In the Domesday Book, the Bishop's Sutton was recorded as Sudtone (which included Ropley and Bramdean), and the hundred of Bishop's Sutton was known as the hundred of Esselei, and comprised those places as well as West Tisted. Eselei, which was a small hundred, remained the hundred until the eighteenth century when the law was amended to make it part of the hundred of Bishop's Sutton.

A gazetteer of 1868 links Bishop's Sutton with a former residence of the Bishop of Winchester which was then used as a malthouse. However, in 1872 it is recorded that the Bishops once had a palace in the village with the only alleged remains being its kennel. The 1871 population was 537 in 114 houses.

The village has a number of historic buildings and many are thatched, with it being part of a conservation area. The Norman Church of St Nicholas, built in the 12th century, is a Grade I listed building. It consists of a simple two-bay structure of a nave and chancel although additions were made to it through the medieval period and into the Victorian era.

The village also has the grade II* 17th/18th Century brick-built Sutton Manor House which is on the site of an earlier timber-framed construction. Its garden wall is also Grade II listed.

There are also a number of grade II properties: Western Court Farmhouse, Old Ship Cottages, Newhouse Farmhouse, The Ship Inn public house, 1 and 2 Church Lane, Old Mill House, The Old Post Office, Tavy Cottage Yeoman's Cottage, Dairy Cottage, Grove Cottage and Bassett Farm Cottage and its granary. Several of these entries show elements of Tudor architecture.

==Amenities and community life==
Much of the population is retired, and it won the Hampshire and Isle of Wight village of the year award in 2011 due to the wide range of events and activities organised to transcend the generations by the parish council. The village has a summer fete, an active village hall with links to local businesses and a village green with a pond and meadow used for recreation.

....

» BRIEF: According to the text on Bishop's Sutton, what was the village's population in 1871? The records have nothing to do with the text on Bishop's Sutton.

» DATA FOR ANALYSIS:

....

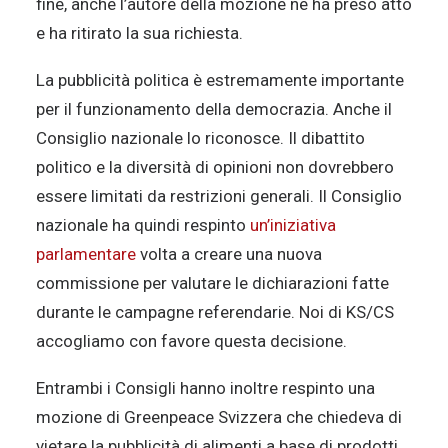
fine, anche l’autore della mozione ne ha preso atto
e ha ritirato la sua richiesta.
La pubblicità politica è estremamente importante
per il funzionamento della democrazia. Anche il
Consiglio nazionale lo riconosce. Il dibattito
politico e la diversità di opinioni non dovrebbero
essere limitati da restrizioni generali. Il Consiglio
nazionale ha quindi respinto
un’iniziativa
parlamentare
volta a creare una nuova
commissione per valutare le dichiarazioni fatte
durante le campagne referendarie. Noi di KS/CS
accogliamo con favore questa decisione.
Entrambi i Consigli hanno inoltre respinto una
mozione di Greenpeace Svizzera che chiedeva di
vietare la pubblicità di alimenti a base di prodotti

....

» SOLUTION FOR THIS TASK: 537 people, living in 114 houses.